Very nice. Saw this in the flesh, and its a cracking looking car :thumb:


----------



## wedgie (Apr 5, 2008)

wedgie said:


> is that dave's car lurking in the background in a few of the pics???


So i was right hen Dave????


----------



## [email protected] (Mar 5, 2007)

Dave KG said:


> Very nice. Saw this in the flesh, and its a cracking looking car :thumb:


Cheers dave :thumb:



wedgie said:


> So i was right hen Dave????


Sorry for not replying originally, but yes it is, well spotted!


----------



## ahaydock (Jan 4, 2007)

Looks spot on :thumb:


----------



## [email protected] (Dec 21, 2005)

Thanks guys for all your comments.:thumb:


----------



## Short1e (Apr 5, 2009)

This was a great read.

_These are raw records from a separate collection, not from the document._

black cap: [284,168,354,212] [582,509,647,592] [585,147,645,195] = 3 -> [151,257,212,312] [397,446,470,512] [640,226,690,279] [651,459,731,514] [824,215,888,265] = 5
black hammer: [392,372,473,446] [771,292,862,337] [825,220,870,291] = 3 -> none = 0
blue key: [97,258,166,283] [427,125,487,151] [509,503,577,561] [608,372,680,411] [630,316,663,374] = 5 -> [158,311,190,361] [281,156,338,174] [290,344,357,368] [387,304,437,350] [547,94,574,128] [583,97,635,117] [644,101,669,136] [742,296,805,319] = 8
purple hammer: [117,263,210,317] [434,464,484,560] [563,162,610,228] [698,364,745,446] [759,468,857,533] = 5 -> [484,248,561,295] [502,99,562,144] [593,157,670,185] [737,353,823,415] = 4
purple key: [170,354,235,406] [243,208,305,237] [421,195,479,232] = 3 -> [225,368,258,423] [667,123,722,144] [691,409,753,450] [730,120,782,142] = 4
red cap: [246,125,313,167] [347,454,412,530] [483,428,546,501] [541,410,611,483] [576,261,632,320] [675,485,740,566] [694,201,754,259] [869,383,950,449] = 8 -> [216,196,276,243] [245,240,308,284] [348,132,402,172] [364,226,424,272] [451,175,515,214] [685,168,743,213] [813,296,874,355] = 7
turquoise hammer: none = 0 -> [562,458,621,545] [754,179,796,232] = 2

Tim... You need to do more. 

Was just saying to Mark, I liked the idea of the list of products you used then showed them.

It's made me put in an order any way....

Great work.. :thumb:

Keep it up guys!!!


----------



## steve from wath (Dec 12, 2008)

i saw this when it was in your shop
i was on advanced course with kg
i had a good look round and its simply stunning 
the best white ive ever seen
the car still had delivery stickers on
the paint seemed to glow
fantastic work


----------



## caledonia (Sep 13, 2008)

How is the back now Steve 
Hope you are o the mend now.
Gordon.


----------



## scooby73 (Mar 20, 2007)

Nice work on a stunning car!:thumb:


----------



## Leemack (Mar 6, 2009)

Nice mate :thumb:


----------



## gally (May 25, 2008)

Must be so hard seeing defects and waxing a white car, I used to struggle to see coverage on a yellow car with the wax!


----------



## steve from wath (Dec 12, 2008)

caledonia said:


> How is the back now Steve
> Hope you are o the mend now.
> Gordon.


loads better thanks
ben golfing and detailing!!!
just having a coffee then on with latest project
a 19996 escort ,that has been stood in a barn
spent sunday washing,monday maching
today all the finishing off jobs
so look out for write up

had a great day with you and learnt loads

possibly got a a4 that needs bonnet wetsanding soon
oh and a range rover,a saab

hope you all well:thumb::buffer::wave:


----------



## [email protected] (Mar 5, 2007)

Thanks again for all of the comments guys 



gally said:


> Must be so hard seeing defects and waxing a white car, I used to struggle to see coverage on a yellow car with the wax!


You need sunglasses to be honest, the reflection is so bright from the white paint its painful :thumb:


----------



## saxoboy07 (Oct 20, 2007)

Great detail much improved now you have detailed it


----------